Task statement:
Would you please output the data exactly, omitting no line?

Material supplied:
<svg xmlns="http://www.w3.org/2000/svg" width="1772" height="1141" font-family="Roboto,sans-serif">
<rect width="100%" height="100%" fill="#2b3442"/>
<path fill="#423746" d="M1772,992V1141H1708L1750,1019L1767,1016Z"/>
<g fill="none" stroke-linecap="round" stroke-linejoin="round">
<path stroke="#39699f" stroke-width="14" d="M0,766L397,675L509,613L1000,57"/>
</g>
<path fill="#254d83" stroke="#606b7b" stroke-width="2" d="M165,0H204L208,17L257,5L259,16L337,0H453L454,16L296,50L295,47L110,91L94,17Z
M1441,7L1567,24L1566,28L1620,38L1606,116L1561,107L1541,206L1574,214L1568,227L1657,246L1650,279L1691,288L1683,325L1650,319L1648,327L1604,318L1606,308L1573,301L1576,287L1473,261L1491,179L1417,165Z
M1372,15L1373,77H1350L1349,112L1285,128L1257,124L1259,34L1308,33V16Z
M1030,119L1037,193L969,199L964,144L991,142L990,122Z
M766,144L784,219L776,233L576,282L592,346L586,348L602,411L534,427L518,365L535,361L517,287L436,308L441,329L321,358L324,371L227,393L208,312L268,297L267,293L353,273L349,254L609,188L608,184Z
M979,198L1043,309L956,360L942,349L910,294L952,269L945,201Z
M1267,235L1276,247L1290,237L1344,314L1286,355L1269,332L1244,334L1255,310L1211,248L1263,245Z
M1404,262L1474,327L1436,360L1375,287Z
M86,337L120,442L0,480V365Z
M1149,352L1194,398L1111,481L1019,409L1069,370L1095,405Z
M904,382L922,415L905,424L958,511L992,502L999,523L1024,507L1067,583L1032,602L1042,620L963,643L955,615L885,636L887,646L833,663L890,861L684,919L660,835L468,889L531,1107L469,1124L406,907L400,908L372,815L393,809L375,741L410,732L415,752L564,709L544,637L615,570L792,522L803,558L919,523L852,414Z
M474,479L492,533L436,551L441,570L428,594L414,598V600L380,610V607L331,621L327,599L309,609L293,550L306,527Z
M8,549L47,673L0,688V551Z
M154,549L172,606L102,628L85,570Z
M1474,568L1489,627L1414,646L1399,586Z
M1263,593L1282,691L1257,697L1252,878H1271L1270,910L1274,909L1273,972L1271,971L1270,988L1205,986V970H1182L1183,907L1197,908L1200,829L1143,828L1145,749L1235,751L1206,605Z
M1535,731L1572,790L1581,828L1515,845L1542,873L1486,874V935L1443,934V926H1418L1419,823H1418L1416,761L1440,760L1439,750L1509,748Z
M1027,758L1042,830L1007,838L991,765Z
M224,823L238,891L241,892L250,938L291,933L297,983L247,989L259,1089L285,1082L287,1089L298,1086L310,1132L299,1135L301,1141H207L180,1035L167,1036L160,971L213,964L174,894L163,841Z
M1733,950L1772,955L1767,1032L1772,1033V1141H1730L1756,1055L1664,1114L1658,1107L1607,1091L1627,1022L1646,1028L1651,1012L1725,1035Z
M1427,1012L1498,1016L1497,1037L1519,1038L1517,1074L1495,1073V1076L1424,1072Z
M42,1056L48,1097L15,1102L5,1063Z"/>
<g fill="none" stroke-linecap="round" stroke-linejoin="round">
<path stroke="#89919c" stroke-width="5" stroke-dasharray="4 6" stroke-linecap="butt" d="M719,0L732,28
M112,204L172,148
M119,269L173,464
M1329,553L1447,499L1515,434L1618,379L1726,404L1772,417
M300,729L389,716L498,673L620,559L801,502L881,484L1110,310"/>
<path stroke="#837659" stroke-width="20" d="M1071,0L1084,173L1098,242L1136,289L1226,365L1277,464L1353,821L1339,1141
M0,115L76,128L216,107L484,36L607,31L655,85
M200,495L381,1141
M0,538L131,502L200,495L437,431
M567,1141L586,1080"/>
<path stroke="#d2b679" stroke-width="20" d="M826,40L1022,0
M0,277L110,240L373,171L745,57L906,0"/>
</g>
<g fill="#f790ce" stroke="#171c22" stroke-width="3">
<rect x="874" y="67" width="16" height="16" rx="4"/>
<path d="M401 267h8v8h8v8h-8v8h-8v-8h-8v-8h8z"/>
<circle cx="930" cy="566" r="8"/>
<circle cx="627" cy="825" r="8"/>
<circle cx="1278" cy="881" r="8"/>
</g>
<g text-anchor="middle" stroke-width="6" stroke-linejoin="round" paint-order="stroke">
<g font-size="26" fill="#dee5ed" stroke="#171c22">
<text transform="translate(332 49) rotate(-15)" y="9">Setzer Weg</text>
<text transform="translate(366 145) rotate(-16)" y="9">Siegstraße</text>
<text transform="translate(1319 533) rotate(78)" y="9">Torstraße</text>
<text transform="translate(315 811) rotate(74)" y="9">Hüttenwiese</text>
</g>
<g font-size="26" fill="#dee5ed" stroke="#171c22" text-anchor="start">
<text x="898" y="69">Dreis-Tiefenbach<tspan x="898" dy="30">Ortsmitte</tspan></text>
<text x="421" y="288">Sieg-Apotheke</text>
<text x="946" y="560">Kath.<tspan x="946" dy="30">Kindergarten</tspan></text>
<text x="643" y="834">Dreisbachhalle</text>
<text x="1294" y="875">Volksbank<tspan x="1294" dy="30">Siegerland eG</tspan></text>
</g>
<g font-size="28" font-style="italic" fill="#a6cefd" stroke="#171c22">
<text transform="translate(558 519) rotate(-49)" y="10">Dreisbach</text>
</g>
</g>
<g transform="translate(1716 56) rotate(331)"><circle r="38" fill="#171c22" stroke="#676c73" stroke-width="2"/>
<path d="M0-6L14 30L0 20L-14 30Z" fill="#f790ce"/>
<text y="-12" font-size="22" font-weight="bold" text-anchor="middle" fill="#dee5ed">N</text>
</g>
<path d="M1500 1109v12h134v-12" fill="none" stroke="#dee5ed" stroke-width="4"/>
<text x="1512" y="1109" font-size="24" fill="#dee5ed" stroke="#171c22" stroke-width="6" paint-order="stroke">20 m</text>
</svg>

Exercise answer:
<svg xmlns="http://www.w3.org/2000/svg" width="1772" height="1141" font-family="Roboto,sans-serif">
<rect width="100%" height="100%" fill="#2b3442"/>
<path fill="#423746" d="M1772,992V1141H1708L1750,1019L1767,1016Z"/>
<g fill="none" stroke-linecap="round" stroke-linejoin="round">
<path stroke="#39699f" stroke-width="14" d="M0,766L397,675L509,613L1000,57"/>
</g>
<path fill="#254d83" stroke="#606b7b" stroke-width="2" d="M165,0H204L208,17L257,5L259,16L337,0H453L454,16L296,50L295,47L110,91L94,17Z
M1441,7L1567,24L1566,28L1620,38L1606,116L1561,107L1541,206L1574,214L1568,227L1657,246L1650,279L1691,288L1683,325L1650,319L1648,327L1604,318L1606,308L1573,301L1576,287L1473,261L1491,179L1417,165Z
M1372,15L1373,77H1350L1349,112L1285,128L1257,124L1259,34L1308,33V16Z
M1030,119L1037,193L969,199L964,144L991,142L990,122Z
M766,144L784,219L776,233L576,282L592,346L586,348L602,411L534,427L518,365L535,361L517,287L436,308L441,329L321,358L324,371L227,393L208,312L268,297L267,293L353,273L349,254L609,188L608,184Z
M979,198L1043,309L956,360L942,349L910,294L952,269L945,201Z
M1267,235L1276,247L1290,237L1344,314L1286,355L1269,332L1244,334L1255,310L1211,248L1263,245Z
M1404,262L1474,327L1436,360L1375,287Z
M86,337L120,442L0,480V365Z
M1149,352L1194,398L1111,481L1019,409L1069,370L1095,405Z
M904,382L922,415L905,424L958,511L992,502L999,523L1024,507L1067,583L1032,602L1042,620L963,643L955,615L885,636L887,646L833,663L890,861L684,919L660,835L468,889L531,1107L469,1124L406,907L400,908L372,815L393,809L375,741L410,732L415,752L564,709L544,637L615,570L792,522L803,558L919,523L852,414Z
M474,479L492,533L436,551L441,570L428,594L414,598V600L380,610V607L331,621L327,599L309,609L293,550L306,527Z
M8,549L47,673L0,688V551Z
M154,549L172,606L102,628L85,570Z
M1474,568L1489,627L1414,646L1399,586Z
M1263,593L1282,691L1257,697L1252,878H1271L1270,910L1274,909L1273,972L1271,971L1270,988L1205,986V970H1182L1183,907L1197,908L1200,829L1143,828L1145,749L1235,751L1206,605Z
M1535,731L1572,790L1581,828L1515,845L1542,873L1486,874V935L1443,934V926H1418L1419,823H1418L1416,761L1440,760L1439,750L1509,748Z
M1027,758L1042,830L1007,838L991,765Z
M224,823L238,891L241,892L250,938L291,933L297,983L247,989L259,1089L285,1082L287,1089L298,1086L310,1132L299,1135L301,1141H207L180,1035L167,1036L160,971L213,964L174,894L163,841Z
M1733,950L1772,955L1767,1032L1772,1033V1141H1730L1756,1055L1664,1114L1658,1107L1607,1091L1627,1022L1646,1028L1651,1012L1725,1035Z
M1427,1012L1498,1016L1497,1037L1519,1038L1517,1074L1495,1073V1076L1424,1072Z
M42,1056L48,1097L15,1102L5,1063Z"/>
<g fill="none" stroke-linecap="round" stroke-linejoin="round">
<path stroke="#89919c" stroke-width="5" stroke-dasharray="4 6" stroke-linecap="butt" d="M719,0L732,28
M112,204L172,148
M119,269L173,464
M1329,553L1447,499L1515,434L1618,379L1726,404L1772,417
M300,729L389,716L498,673L620,559L801,502L881,484L1110,310"/>
<path stroke="#837659" stroke-width="20" d="M1071,0L1084,173L1098,242L1136,289L1226,365L1277,464L1353,821L1339,1141
M0,115L76,128L216,107L484,36L607,31L655,85
M200,495L381,1141
M0,538L131,502L200,495L437,431
M567,1141L586,1080"/>
<path stroke="#d2b679" stroke-width="20" d="M826,40L1022,0
M0,277L110,240L373,171L745,57L906,0"/>
</g>
<g fill="#f790ce" stroke="#171c22" stroke-width="3">
<rect x="874" y="67" width="16" height="16" rx="4"/>
<path d="M401 267h8v8h8v8h-8v8h-8v-8h-8v-8h8z"/>
<circle cx="930" cy="566" r="8"/>
<circle cx="627" cy="825" r="8"/>
<circle cx="1278" cy="881" r="8"/>
</g>
<g text-anchor="middle" stroke-width="6" stroke-linejoin="round" paint-order="stroke">
<g font-size="26" fill="#dee5ed" stroke="#171c22">
<text transform="translate(332 49) rotate(-15)" y="9">Setzer Weg</text>
<text transform="translate(366 145) rotate(-16)" y="9">Siegstraße</text>
<text transform="translate(1319 533) rotate(78)" y="9">Torstraße</text>
<text transform="translate(315 811) rotate(74)" y="9">Hüttenwiese</text>
</g>
<g font-size="26" fill="#dee5ed" stroke="#171c22" text-anchor="start">
<text x="898" y="69">Dreis-Tiefenbach<tspan x="898" dy="30">Ortsmitte</tspan></text>
<text x="421" y="288">Sieg-Apotheke</text>
<text x="946" y="560">Kath.<tspan x="946" dy="30">Kindergarten</tspan></text>
<text x="643" y="834">Dreisbachhalle</text>
<text x="1294" y="875">Volksbank<tspan x="1294" dy="30">Siegerland eG</tspan></text>
</g>
<g font-size="28" font-style="italic" fill="#a6cefd" stroke="#171c22">
<text transform="translate(558 519) rotate(-49)" y="10">Dreisbach</text>
</g>
</g>
<g transform="translate(1716 56) rotate(331)"><circle r="38" fill="#171c22" stroke="#676c73" stroke-width="2"/>
<path d="M0-6L14 30L0 20L-14 30Z" fill="#f790ce"/>
<text y="-12" font-size="22" font-weight="bold" text-anchor="middle" fill="#dee5ed">N</text>
</g>
<path d="M1500 1109v12h134v-12" fill="none" stroke="#dee5ed" stroke-width="4"/>
<text x="1512" y="1109" font-size="24" fill="#dee5ed" stroke="#171c22" stroke-width="6" paint-order="stroke">20 m</text>
</svg>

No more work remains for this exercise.